Focusing on the single-minded efforts of a determined young CIA operative named Maya (Jessica Chastain) to find the terrorist leader responsible for the attacks of 9/11, the film delves into the protracted, expensive, super-secretive, and sometimes brutally ugly pursuit of the man who for ten years topped America’s most-wanted list.

Even before it was officially released, some politicians and CIA insiders were worked into a lather about how director Katherine Bigelow and writer Mark Boal (who previously collaborated, with tremendous results, on “The Hurt Locker”) must have had unauthorized access to classified information to make it, how the movie would surely get the details wrong, or how its stripes would certainly wave too far to the left or too far to the right.

But the results, in fact, are decidedly non-partisan, grittily realistic and masterfully made, and the filmmakers have defended their sources as legitimate. Any creative license they may have taken are difficult, if not impossible, to compare with the factual record, the official details of which will likely remain in governmental and military shadows. And they’ve delivered one awesomely effective wallop of a movie.

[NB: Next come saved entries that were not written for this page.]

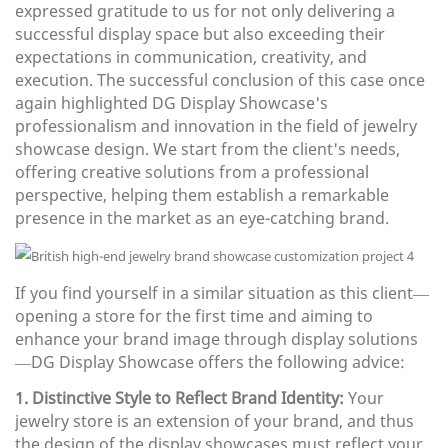
expressed gratitude to us for not only delivering a
successful display space but also exceeding their
expectations in communication, creativity, and
execution. The successful conclusion of this case once
again highlighted DG Display Showcase's
professionalism and innovation in the field of jewelry
showcase design. We start from the client's needs,
offering creative solutions from a professional
perspective, helping them establish a remarkable
presence in the market as an eye-catching brand.
If you find yourself in a similar situation as this client—
opening a store for the first time and aiming to
enhance your brand image through display solutions
—DG Display Showcase offers the following advice:
1. Distinctive Style to Reflect Brand Identity:
Your
jewelry store is an extension of your brand, and thus
the design of the display showcases must reflect your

As Maya, a character known only by her first name but based on a real-life CIA counter-terrorism agent, Chastain is outstanding. She’s been nominated alongside the picture for a Best Actress Oscar, and she just brought home a Golden Globe.

Bigelow, using locations in production-friendly India to fill in for Pakistan and Afghanistan, creates a painstakingly detailed narrative that’s riveting in its sense of reality. One terrorist bombing, in particular, takes the audience by as much of a surprise as its victims, jolting viewers in their seats.

The movie doesn’t flinch from its depiction of the “enhanced interrogation techniques” deployed at the CIA-operated detainee sites. The opening scenes, in which an Iraqi terrorist suspect is bound, beaten, waterboarded, shackled into a dog collar, led by a leash and finally folded into an isolation box, are wrenchingly difficult to watch.

That same suspect later gives up a piece of information that begins Maya’s long, winding, frustrating but ultimately successful path to bin Laden. Is the movie excusing, or exposing, the use of torture in fighting terrorism? That’s just one of many things it leaves for viewers to decide.

When does the risk of doing something outweigh the risk not doing anything? What are the costs of revenge, and the personal expense of answering a higher call? Where will the “war on terror” take us next, geographically, emotionally and ideologically?

The film’s final half hour, a meticulously orchestrated re-creation of the nighttime raid on bin Laden’s compound, seems harrowingly authentic, as we ride alongside with the SEALS in their Black Hawk helicopters, pop out onto the rooftop, burst into the hallways and head up the stairs to the “jackpot”—along for every step of the way, seeing much of it as they surely did, through the otherworldly green glow of their night-vision goggles.

We know how this story ended. But watching it methodically unfold from the perspective of a behind-the-scenes player you never knew existed might open you up to some intriguing new strands of America’s new-world-order DNA—and Maya’s empty silence, in the final scene, should be the starting point, rather than the conclusion, for even more to think about after the credits roll on this powerful, potent, important movie.